Mahasiswa yang hadir di halaman Masjid Jamik Annuqayah menurut penilaian ketua pengurus Lubangsa, ia tidak lain adalah santri yang mempunyai semangat dan jiwa nasionalisme yang tinggi, dengan cara apapun santri tetap memperingati kemerdekaan Indonesia yang ke 72 itu. “Saya sangat bangga sekaligus terharu,” katanya.

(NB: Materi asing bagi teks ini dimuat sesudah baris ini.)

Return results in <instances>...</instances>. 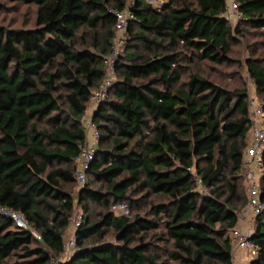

Memahami Kolonialisme Baru dalam Wajah Kemerdekaan
Bicara kemerdekaan tidak selesai pada konstelasi sejarah penjajahan kolonealisme Belanda dan Jepang, menurut Royhan, wajah koloniasme baru hadir dengan membawa ideologi-ideologi baru yang pelan tapi pasti merongrong bangunan ideologi pancasila di Indonesia, ia bisa berupa Islam Liberal, Kapitalisme, imperialisme, dan radikalisme, sebut Royhan ideologi yang tak sama dengan Ahlussunah wal al-Jama’ah.
Sebagai mahasiswa yang memiliki interes kesadaran yang sangat tinggi akan kemerdekaan Indonesia, bagi Roy tak penting kita membaca sejarah yang kaku, karena sejarah proklamasi kemerdekaan Indonesia sudah selesai dan hari ini mahasiswa dihadapkan pada tantangan sejarah kolonealisme baru yang lebih menjajah, baik terhadap bangsa, agama, dan terhadap tatanan sosial masyarakat Indonesia. “Saat ini kita duduk di tempat yang suci ini, adalah bagaimana membendung arus ideologi kapitalis yang pelan-pelan terus menguasai kekayaan tanah Indonesia, itulah bentuk dari kolonialisme baru yang bertopeng,” katanya dengan lantang.
Namum, setidaknya, menurut Ahamad Fairozi, pernyataan mantan ketua LPM Instika itu ia ditentang, karena mengatakan sejarah kemerdekaan tidak penting, menurut santri yang sudah delapan tahun mondok di Lubangsa itu, sejarah adalah cermin terhadap masyarakat untuk melihat bagaimana kesalahan di masa lampau terjadi, sebut seperti sejarah pejuang para santri untuk mengusir kaum kolonial Jepang di Surabaya, dan para Laskar Hisbullah yang berjuang membela negara. “Kalau kita bilang sejarah tidak penting, tentu kita akan pincang,” katanya.
Tidak hanya Fay, selau Ketua Anggatan Paser, Ibnu Abbas juga membantah pernyataan Royhan, bahwa masyarakat yang hidup di era reformasi berarti hidup dalam lingkup yang tidak lagi tertekan, sebut pada era Orde Baru, menurut Abbas, tak ada salahnya berbagai ideologi masuk pasca reformasi, karena sejatinya era reformasi adalah menghargai segala aspirasi dan ideologi masyarakat, meski kata Abbas keadaan itu terasa terpimpin oleh satu ideologi negara yang berkuasa, “saya rasa kita sudah bebas untuk berpendapat,” katanya dengan tegas.
Kendati demikian, Misbahul Munir selaku ketua Perisai juga angkat bicara, menurutnya memaknai kemerdekaan adalah memaknai bagaimana masyarakat dapat hidup bahagia dan tidak tertekan dengan berbagai kolonialisme macam apapun, ia bebas berpendapat, hak-haknya dilindungi sebagai warga negara, dan memiliki hak untuk memilih pemimpin yang terbaik. Itulah kemerdekaan yang diimpikan 72 tahun silam saat pertama kali teks proklamasi dibacakan oleh Bung Karno.
Akhirnya, setelah pertimbang waktu, Jamal memutuskan untuk menyudahi diskusi yang makin alot itu tepat pada pukul 222. 30 Wib dengan pembacaan do’a majlis yang dipimpin oleh Fathur Rozi.